Question soumise le 26 février 2008

M. Éric Jalton attire l'attention de Mme la garde des sceaux, ministre de la justice, sur les difficultés rencontrées par les victimes d'abus sexuels. Certes, la loi n° 2004-204 du 9 mars 2004 améliore les règles de prescription dans ce domaine. Le délai est donc porté à 20 ans en matière de criminalité et commence à courir dès la majorité du mineur. Autrement dit, les victimes disposent d'un recours juridique jusqu'à l'âge de 38 ans. Mais cette évolution demeure insuffisante car de nombreux crimes sexuels sont impunis quand la plainte survient au-delà du délai de prescription. En effet, la plupart des abus sexuels ne se révèleront que bien plus tard, le plus souvent des années après l'extinction de la prescription, lorsque la victime devenue adulte aura, enfin, un interlocuteur de confiance et les moyens d'exprimer l'indicible. L'amnésie ou le déni est souvent la seule réponse de survie à l'horreur de l'abus sexuel et le refoulement dans l'inconscient se prolonge chez un grand nombre de victimes jusqu'à un âge avancé, conduisant au-delà du délai de prescription. Dans ce contexte, des crimes sexuels restent impunis comme le démontrent les chiffres de l'ODAS (l'Observatoire décentralisé d'action sociale). Ainsi, le rapport indique que le nombre de signalements pour abus sexuel sur les enfants tourne autour de 5 500 par an en moyenne, sur les 5 dernières années.

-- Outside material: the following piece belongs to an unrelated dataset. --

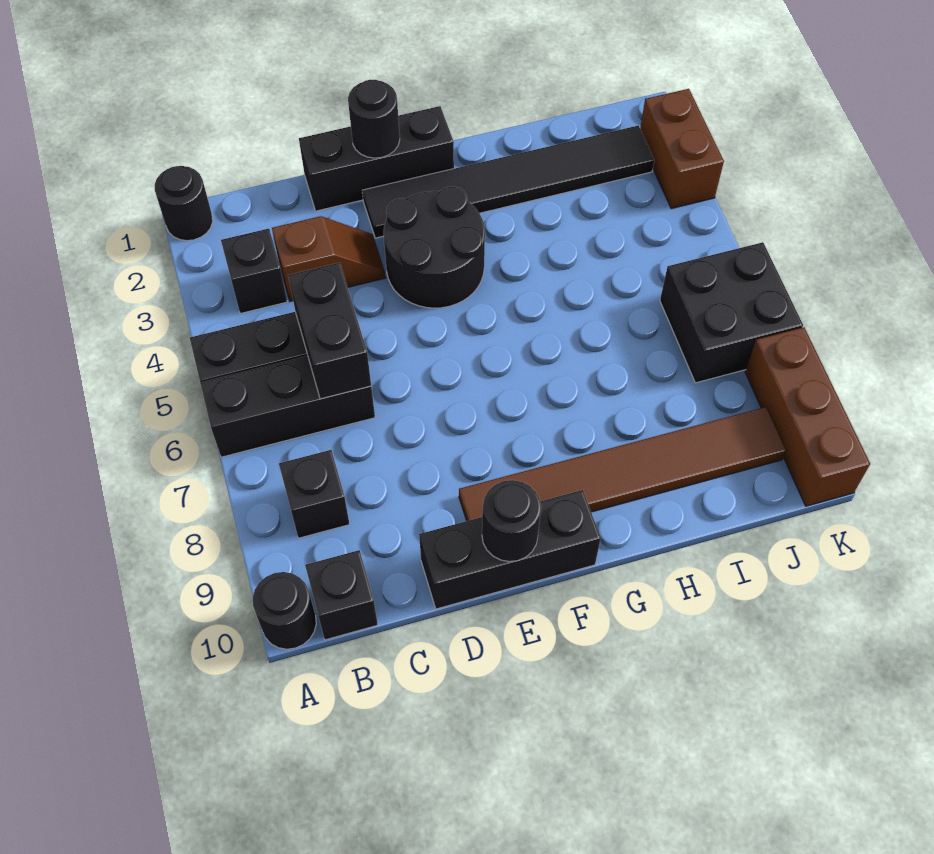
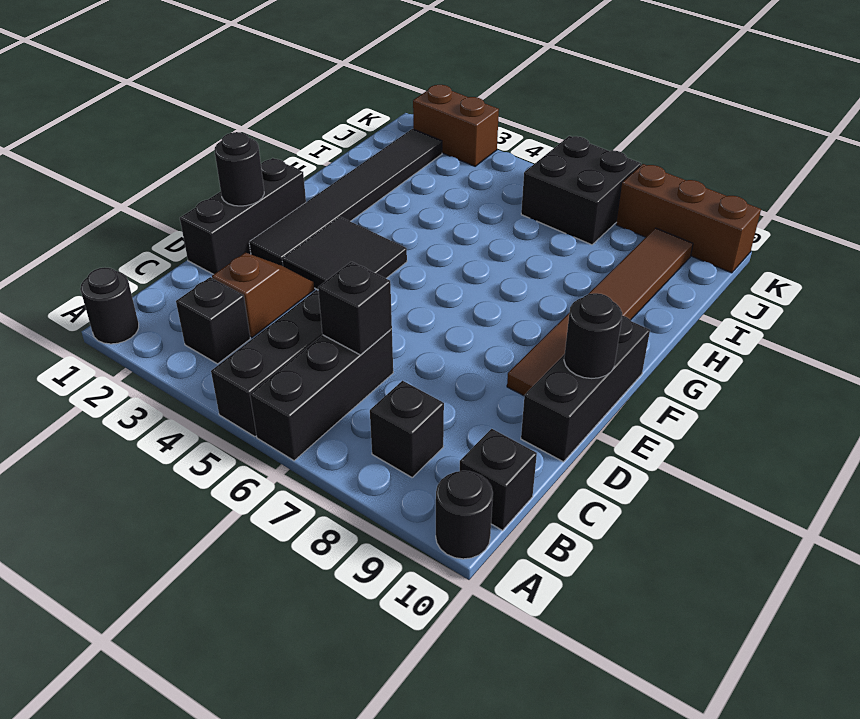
black brick C5:C6 level 2 -> black brick C6 level 2
black round brick E3:F4 level 1 -> black tile E3:F4 level 1

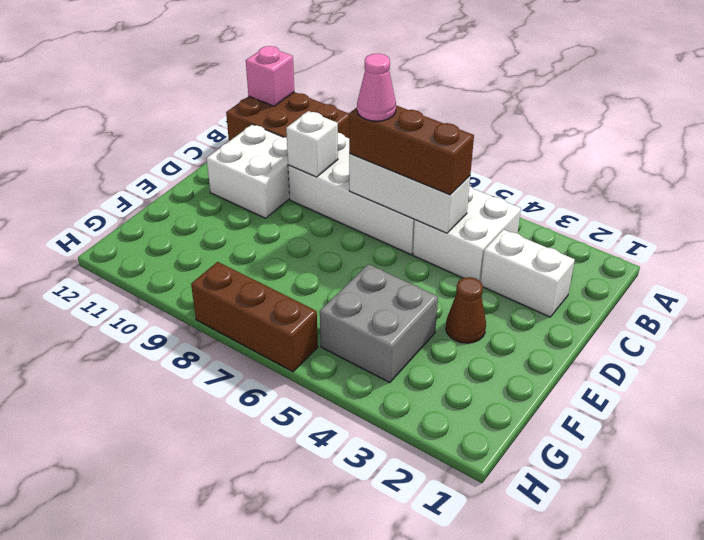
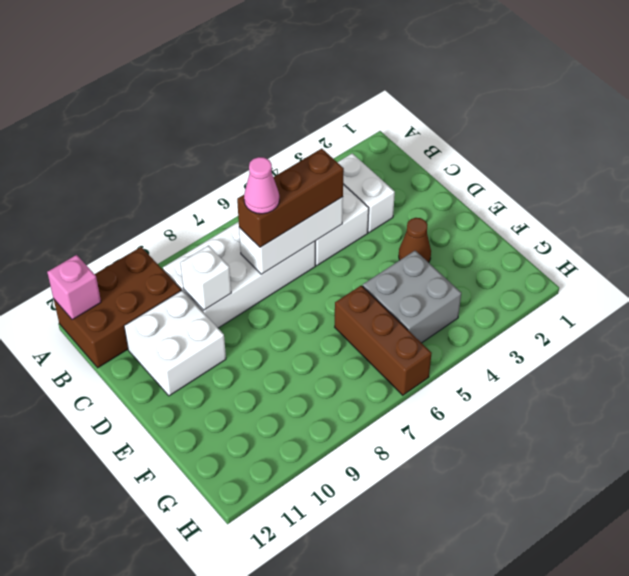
white brick C2:C3 level 1 -> white brick B3:C3 level 1
brown brick H6:H8 level 1 -> brown brick F6:H6 level 1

Le total de tous les signalements effectués ne dépasse donc pas 1 % du nombre réel d'enfants victimes d'abus sexuels en France. Il lui demande donc de bien vouloir lui préciser si elle a l'intention de rendre imprescriptible les crimes sexuels pour que les victimes se libèrent du traumatisme subi, en engageant des poursuites judiciaires contre leur agresseur à tout moment, et afin de dissuader les délinquants criminels potentiels.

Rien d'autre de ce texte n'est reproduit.